▶ [Exercise instructions]
Revise the Jane Addams interview from "Miss Addams' work" to "received her consent.", putting "reserved" wherever "modest" appears.

▶ [Source passage]
============
BY JAMES [EVANS] CROWN.

When I told Miss Jane [Addams] I wished to obtain her view on the question, "Is the world growing better?" and the part women are playing in the great uplift, she consented readily.

"The world is growing better," she said, "but the [millennium] is far off. It will take hundreds of years of endeavor, hard work and sacrifice to bring about ideal conditions.

"The poor will be with us always, but their condition will be greatly improved from what it is at present. America is the great melting pot of the universe, and upon this country will devolve the work of spreading civilization and aiding the weaker member of the human race. Our big cities are doing much toward solving the problems of curbing vice and aiding the unfortunate."

[image] Miss Jane Addams, of Hull House, Chicago, who appealed for a Woman's Suffrage Plank in the Republican Platform

Effect of Suffrage.

"Woman suffrage will go far toward bettering the nation and mankind in general. I hope I will live to see the day that women will exercise the right of suffrage in America and purify politics. The modern newspaper is playing a prominent part in the betterment of the world.

"Better tenement-house conditions in our cities will also aid in stamping out vice and bring health and happiness to the poor.

"Schools, free to all, churches, open to all, are also factors that will tend to improve conditions.

"The rich are growing more tolerant and more sympathetic toward their weaker brethren.

"The so-called 'muck-rakers' who have described the condition of labor and capital in America and exposed political corruption and vice have done much toward aiding the uplift movement."

Life Devoted to the Work.

Miss Addams has devoted her entire life since she graduated from a [page 2] girl's seminary in Rockford, Ill., toward trying to solve the social problems in Chicago.

Miss Addams' work has also been extended to the nation at large, and she has frequently been asked to aid in the uplift movements throughout America. She is regarded in Chicago as the "best citizen" in Illinois, and is the idol of the poor throughout the city. She is modest in the extreme, and seldom says anything for publication. When I asked her [today] to give me an interview for the Evening World it was with surprise that I received her consent.
============
▶ [Available data]
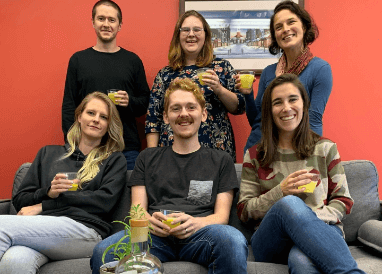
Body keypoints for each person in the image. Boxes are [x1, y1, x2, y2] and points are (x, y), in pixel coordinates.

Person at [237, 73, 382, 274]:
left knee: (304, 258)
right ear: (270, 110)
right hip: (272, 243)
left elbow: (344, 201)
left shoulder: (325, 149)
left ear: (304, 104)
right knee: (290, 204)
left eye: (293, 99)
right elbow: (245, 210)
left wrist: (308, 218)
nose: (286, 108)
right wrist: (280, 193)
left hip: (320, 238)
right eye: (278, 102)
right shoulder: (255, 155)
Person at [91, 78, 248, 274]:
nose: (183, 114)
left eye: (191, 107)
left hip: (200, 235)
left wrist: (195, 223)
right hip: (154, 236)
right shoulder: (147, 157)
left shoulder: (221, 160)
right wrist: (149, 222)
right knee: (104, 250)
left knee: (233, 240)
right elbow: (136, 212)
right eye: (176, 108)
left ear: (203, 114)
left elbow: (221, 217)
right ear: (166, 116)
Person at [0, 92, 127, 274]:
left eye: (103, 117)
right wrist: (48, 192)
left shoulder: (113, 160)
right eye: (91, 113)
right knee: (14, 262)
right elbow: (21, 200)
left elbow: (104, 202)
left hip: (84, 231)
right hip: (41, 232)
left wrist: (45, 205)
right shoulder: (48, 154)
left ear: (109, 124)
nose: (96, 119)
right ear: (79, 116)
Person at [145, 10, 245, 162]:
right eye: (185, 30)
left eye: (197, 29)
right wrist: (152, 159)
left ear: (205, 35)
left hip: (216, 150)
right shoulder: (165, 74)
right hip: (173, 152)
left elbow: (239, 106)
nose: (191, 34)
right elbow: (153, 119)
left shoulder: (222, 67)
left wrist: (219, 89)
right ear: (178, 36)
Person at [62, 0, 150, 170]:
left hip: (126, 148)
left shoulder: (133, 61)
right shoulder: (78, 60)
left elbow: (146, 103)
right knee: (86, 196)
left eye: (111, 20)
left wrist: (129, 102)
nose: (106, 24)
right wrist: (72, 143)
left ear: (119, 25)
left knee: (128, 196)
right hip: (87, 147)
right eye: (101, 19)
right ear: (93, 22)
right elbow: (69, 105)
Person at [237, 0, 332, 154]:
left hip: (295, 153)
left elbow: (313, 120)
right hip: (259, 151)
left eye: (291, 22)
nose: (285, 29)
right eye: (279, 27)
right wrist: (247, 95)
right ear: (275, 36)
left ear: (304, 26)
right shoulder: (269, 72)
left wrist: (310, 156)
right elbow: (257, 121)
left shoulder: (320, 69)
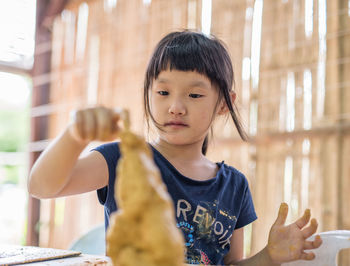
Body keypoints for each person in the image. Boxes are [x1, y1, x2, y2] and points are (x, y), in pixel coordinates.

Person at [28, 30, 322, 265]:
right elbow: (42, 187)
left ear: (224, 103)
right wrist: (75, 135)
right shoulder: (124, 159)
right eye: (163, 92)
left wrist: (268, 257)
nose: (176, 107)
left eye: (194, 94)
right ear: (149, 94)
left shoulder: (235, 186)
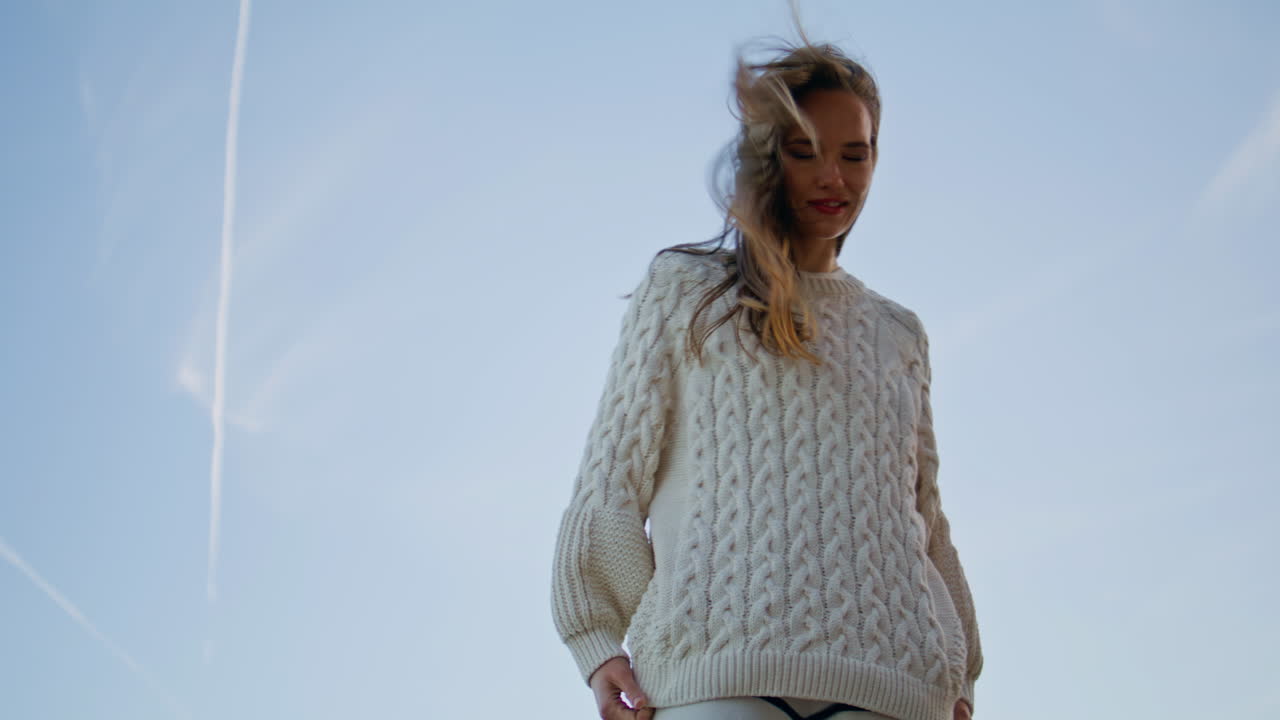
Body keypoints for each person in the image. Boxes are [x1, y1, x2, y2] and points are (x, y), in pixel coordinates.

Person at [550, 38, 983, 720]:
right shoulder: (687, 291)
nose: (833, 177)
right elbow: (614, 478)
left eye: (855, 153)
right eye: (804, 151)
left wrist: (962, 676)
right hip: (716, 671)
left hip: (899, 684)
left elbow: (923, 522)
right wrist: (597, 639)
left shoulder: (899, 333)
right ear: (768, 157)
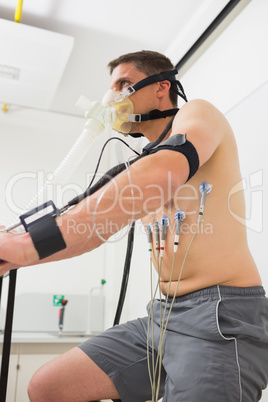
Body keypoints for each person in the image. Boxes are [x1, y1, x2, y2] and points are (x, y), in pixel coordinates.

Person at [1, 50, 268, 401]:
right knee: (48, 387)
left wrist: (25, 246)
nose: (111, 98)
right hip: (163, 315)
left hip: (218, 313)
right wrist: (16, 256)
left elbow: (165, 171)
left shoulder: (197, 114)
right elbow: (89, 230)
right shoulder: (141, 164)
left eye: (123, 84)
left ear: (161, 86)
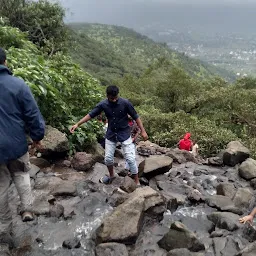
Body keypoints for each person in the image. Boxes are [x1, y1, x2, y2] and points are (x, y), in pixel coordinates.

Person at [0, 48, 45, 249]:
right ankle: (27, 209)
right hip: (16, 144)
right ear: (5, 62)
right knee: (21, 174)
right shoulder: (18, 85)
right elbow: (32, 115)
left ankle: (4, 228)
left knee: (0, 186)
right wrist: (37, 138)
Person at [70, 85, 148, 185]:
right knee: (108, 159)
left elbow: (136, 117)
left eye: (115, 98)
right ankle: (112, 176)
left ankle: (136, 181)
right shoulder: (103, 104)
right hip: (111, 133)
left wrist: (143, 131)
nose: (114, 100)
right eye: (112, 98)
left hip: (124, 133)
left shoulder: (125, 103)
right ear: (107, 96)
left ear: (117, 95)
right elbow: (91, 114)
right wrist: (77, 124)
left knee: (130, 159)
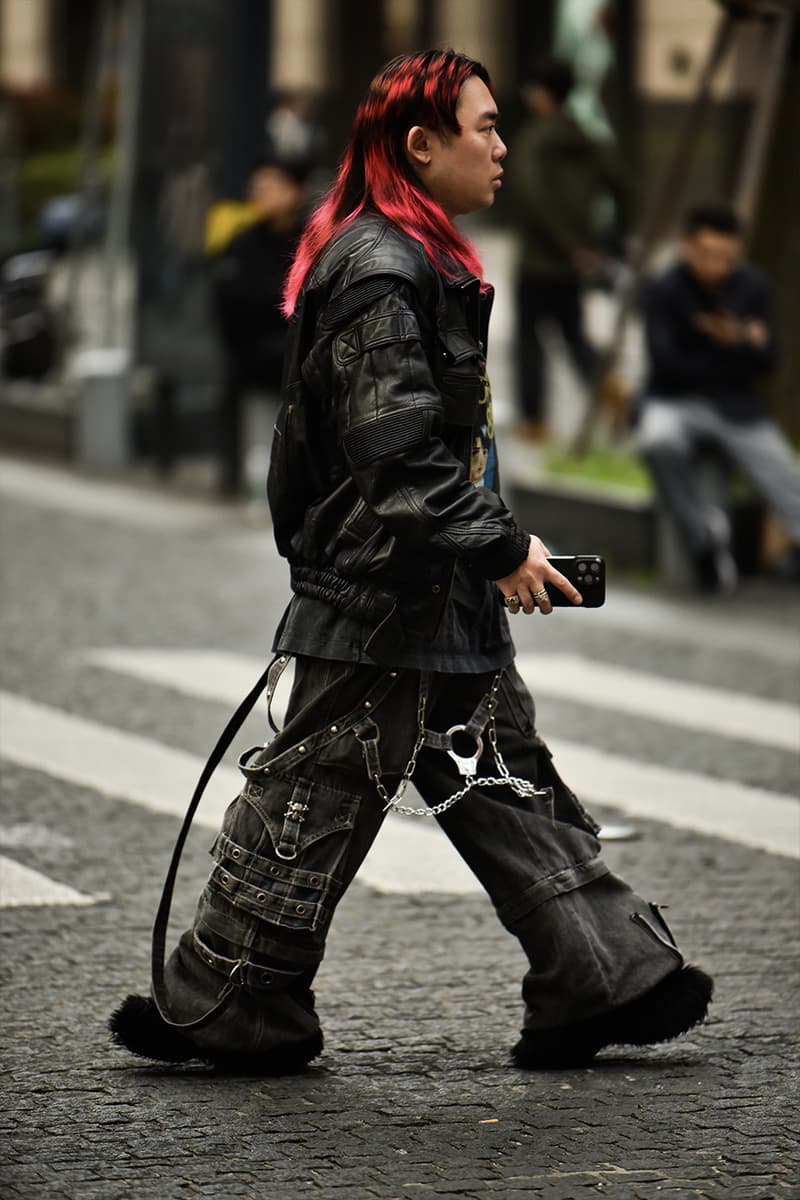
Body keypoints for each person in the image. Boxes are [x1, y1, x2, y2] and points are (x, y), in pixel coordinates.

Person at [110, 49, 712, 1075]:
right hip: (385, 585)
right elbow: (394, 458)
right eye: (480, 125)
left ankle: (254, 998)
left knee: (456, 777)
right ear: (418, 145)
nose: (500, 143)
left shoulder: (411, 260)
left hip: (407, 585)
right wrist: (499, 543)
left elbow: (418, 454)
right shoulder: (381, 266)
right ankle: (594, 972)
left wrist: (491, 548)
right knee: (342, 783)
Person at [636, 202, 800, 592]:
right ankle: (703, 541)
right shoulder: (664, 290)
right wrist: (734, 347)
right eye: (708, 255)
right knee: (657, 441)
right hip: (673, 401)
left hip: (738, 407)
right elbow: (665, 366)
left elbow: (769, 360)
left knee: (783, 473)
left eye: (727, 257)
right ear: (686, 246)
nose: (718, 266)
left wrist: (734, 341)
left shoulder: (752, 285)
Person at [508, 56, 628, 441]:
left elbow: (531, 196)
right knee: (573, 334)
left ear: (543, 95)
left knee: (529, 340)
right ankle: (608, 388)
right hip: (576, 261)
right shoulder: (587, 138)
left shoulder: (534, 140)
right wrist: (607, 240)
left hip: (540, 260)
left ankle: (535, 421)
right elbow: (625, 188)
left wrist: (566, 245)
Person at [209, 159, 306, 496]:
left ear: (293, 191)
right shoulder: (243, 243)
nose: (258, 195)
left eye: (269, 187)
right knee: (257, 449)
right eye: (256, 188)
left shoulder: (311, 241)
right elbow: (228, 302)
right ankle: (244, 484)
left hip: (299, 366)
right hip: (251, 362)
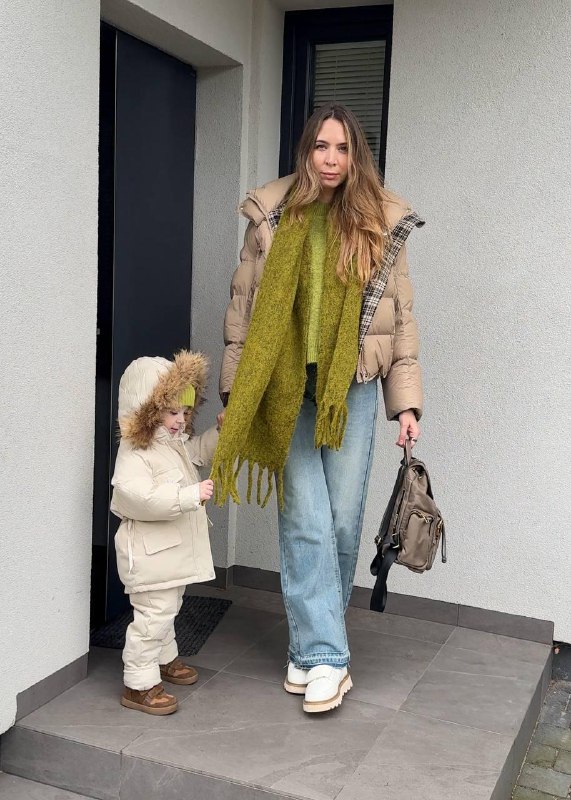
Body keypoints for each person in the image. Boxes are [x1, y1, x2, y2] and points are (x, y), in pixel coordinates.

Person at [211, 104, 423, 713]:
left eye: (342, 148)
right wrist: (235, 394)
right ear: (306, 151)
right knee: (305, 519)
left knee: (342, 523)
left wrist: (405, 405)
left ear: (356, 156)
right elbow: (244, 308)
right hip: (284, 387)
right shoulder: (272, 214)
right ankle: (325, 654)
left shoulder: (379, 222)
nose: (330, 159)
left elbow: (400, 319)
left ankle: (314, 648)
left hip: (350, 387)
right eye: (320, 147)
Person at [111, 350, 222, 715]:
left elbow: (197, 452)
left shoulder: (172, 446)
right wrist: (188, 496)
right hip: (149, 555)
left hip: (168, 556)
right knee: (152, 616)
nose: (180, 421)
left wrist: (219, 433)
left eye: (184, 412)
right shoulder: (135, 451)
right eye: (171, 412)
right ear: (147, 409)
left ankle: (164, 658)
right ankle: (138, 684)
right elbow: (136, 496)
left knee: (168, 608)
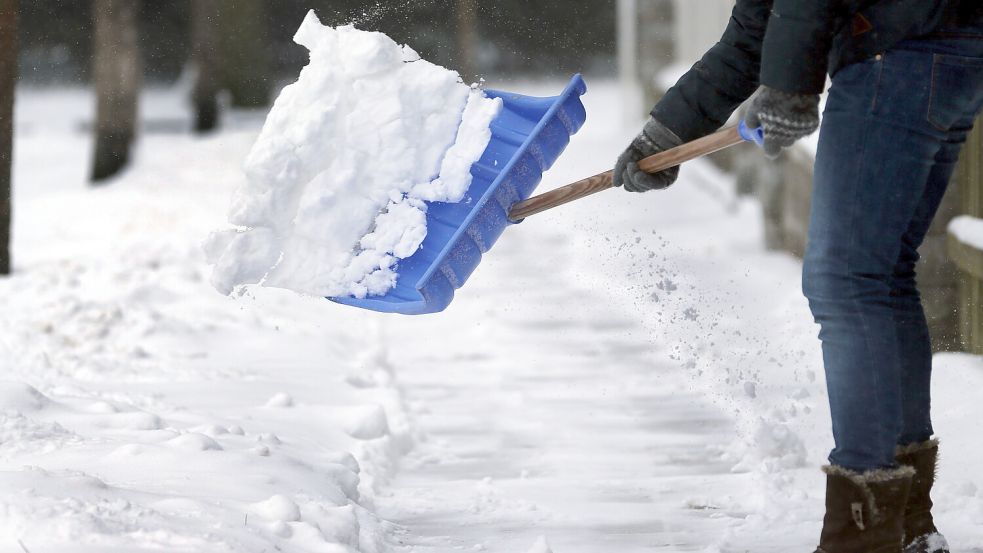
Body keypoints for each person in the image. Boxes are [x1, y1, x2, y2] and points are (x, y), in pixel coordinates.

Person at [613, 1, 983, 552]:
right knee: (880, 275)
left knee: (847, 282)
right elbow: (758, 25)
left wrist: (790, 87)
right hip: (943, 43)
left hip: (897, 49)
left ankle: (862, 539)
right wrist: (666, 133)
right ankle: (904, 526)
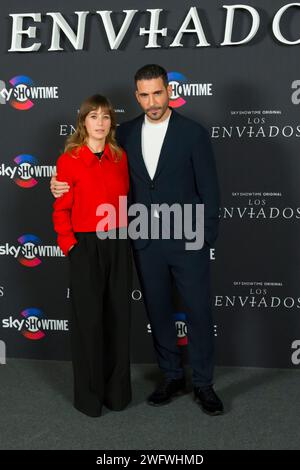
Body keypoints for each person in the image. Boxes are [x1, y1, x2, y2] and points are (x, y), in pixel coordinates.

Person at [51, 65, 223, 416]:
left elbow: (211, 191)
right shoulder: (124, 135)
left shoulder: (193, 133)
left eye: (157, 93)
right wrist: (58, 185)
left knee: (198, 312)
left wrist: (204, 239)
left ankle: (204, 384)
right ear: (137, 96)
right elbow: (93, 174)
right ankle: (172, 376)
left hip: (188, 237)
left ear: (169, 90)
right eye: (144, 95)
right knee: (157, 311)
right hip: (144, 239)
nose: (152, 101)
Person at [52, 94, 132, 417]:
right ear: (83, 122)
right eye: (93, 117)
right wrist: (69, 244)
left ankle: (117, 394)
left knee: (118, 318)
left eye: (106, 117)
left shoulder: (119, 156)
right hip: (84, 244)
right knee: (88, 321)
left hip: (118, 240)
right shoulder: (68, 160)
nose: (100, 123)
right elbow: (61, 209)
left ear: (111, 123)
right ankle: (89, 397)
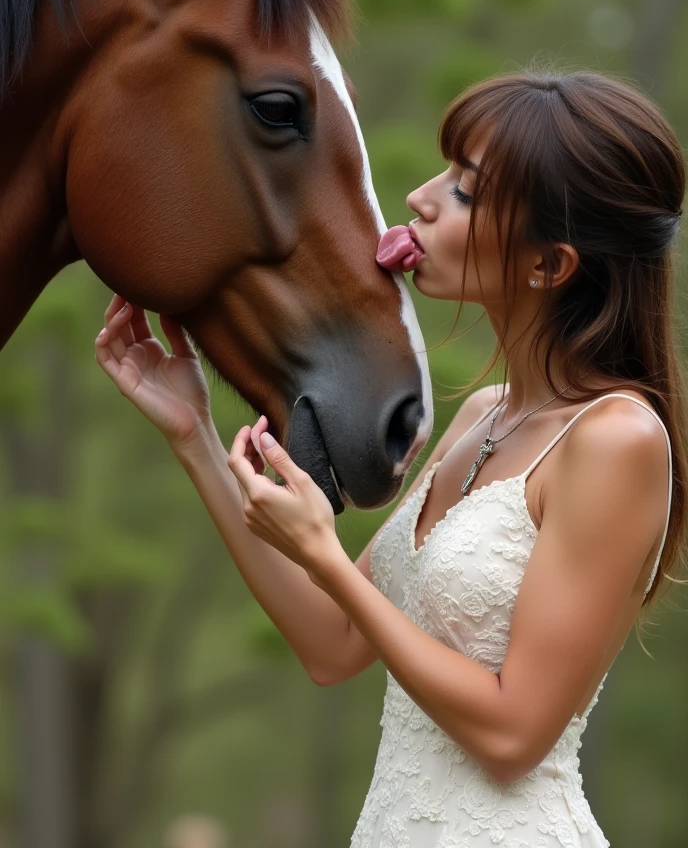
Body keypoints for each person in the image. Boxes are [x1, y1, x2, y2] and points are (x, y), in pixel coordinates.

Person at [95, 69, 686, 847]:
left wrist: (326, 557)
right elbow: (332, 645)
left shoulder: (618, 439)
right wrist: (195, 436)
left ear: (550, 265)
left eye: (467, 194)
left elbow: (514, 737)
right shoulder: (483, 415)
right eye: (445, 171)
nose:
============
▶ [Written solution]
Miss Addams' work has also been extended to the nation at large, and she has frequently been asked to aid in the uplift movements throughout America. She is regarded in Chicago as the "best citizen" in Illinois, and is the idol of the poor throughout the city. She is reserved in the extreme, and seldom says anything for publication. When I asked her [today] to give me an interview for the Evening World it was with surprise that I received her consent.